## [GIVEN RECORDS]
######
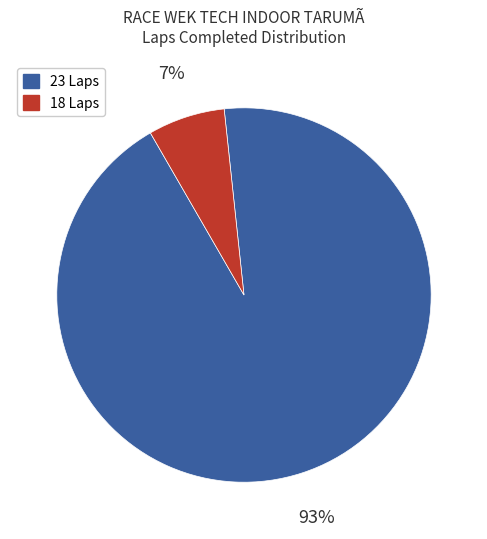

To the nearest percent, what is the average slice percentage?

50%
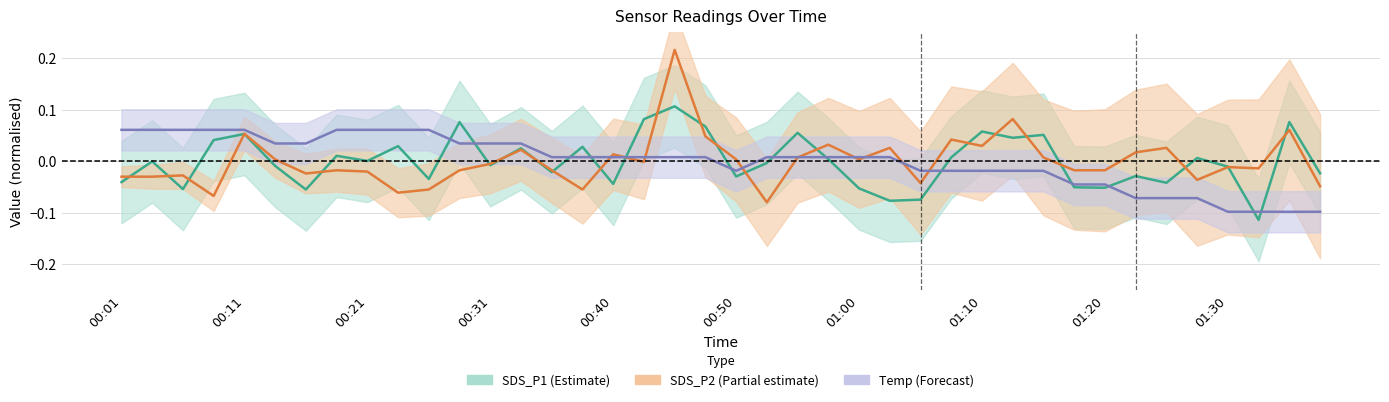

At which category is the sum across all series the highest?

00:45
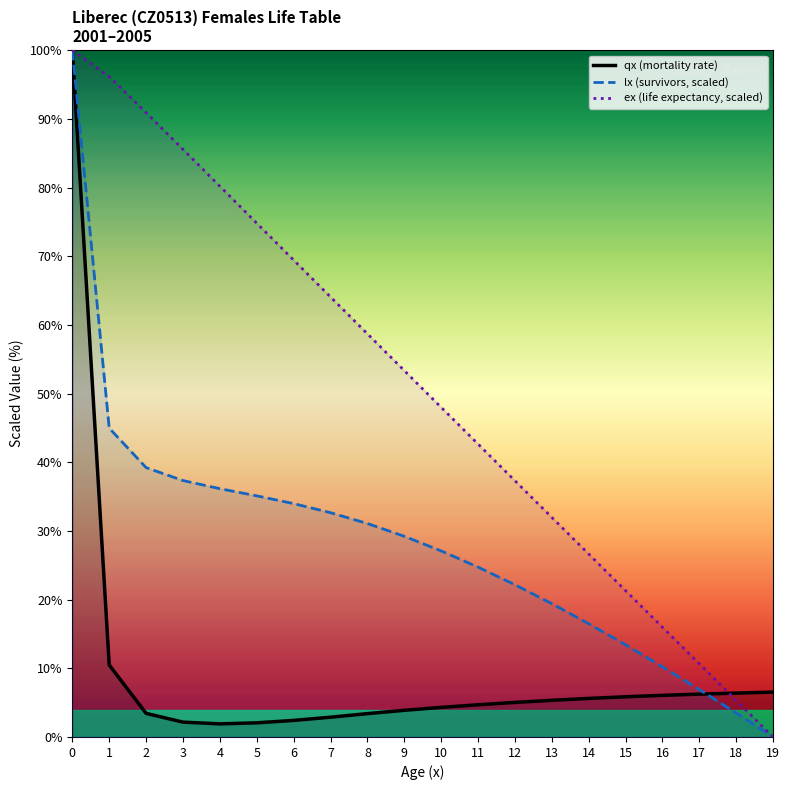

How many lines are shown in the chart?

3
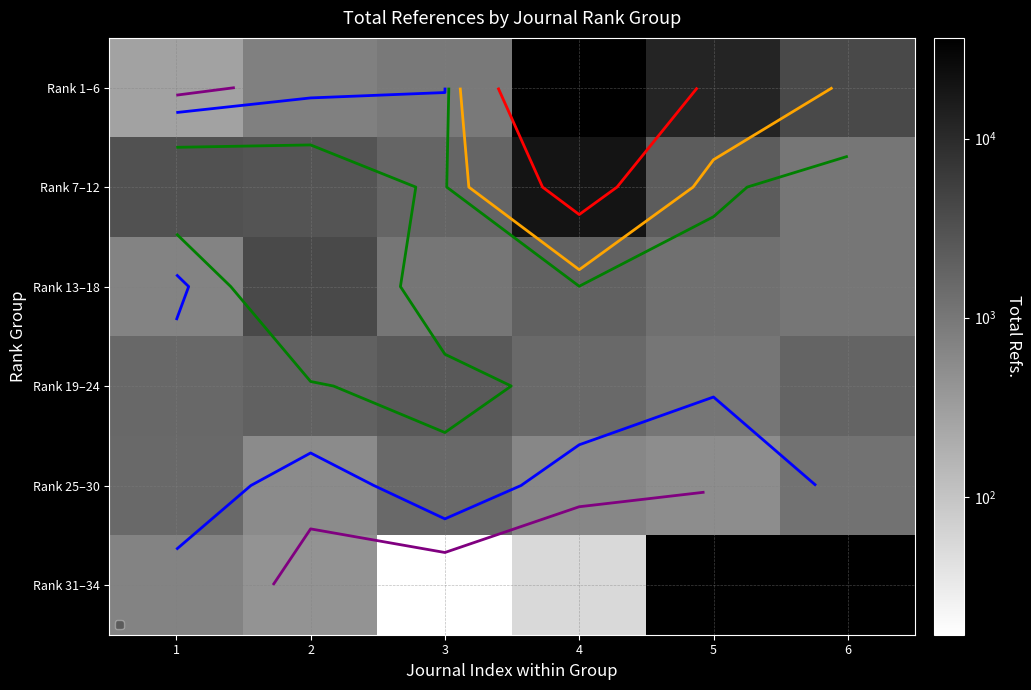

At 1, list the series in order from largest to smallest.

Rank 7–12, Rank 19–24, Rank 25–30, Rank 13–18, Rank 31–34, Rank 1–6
######
## [PROBLEM TO WORK ON]
Locate each line in the material that contains the word "series" and copy those lines.

## [TASK SOLUTION]
At which category is the sum across all series the highest?
At 1, list the series in order from largest to smallest.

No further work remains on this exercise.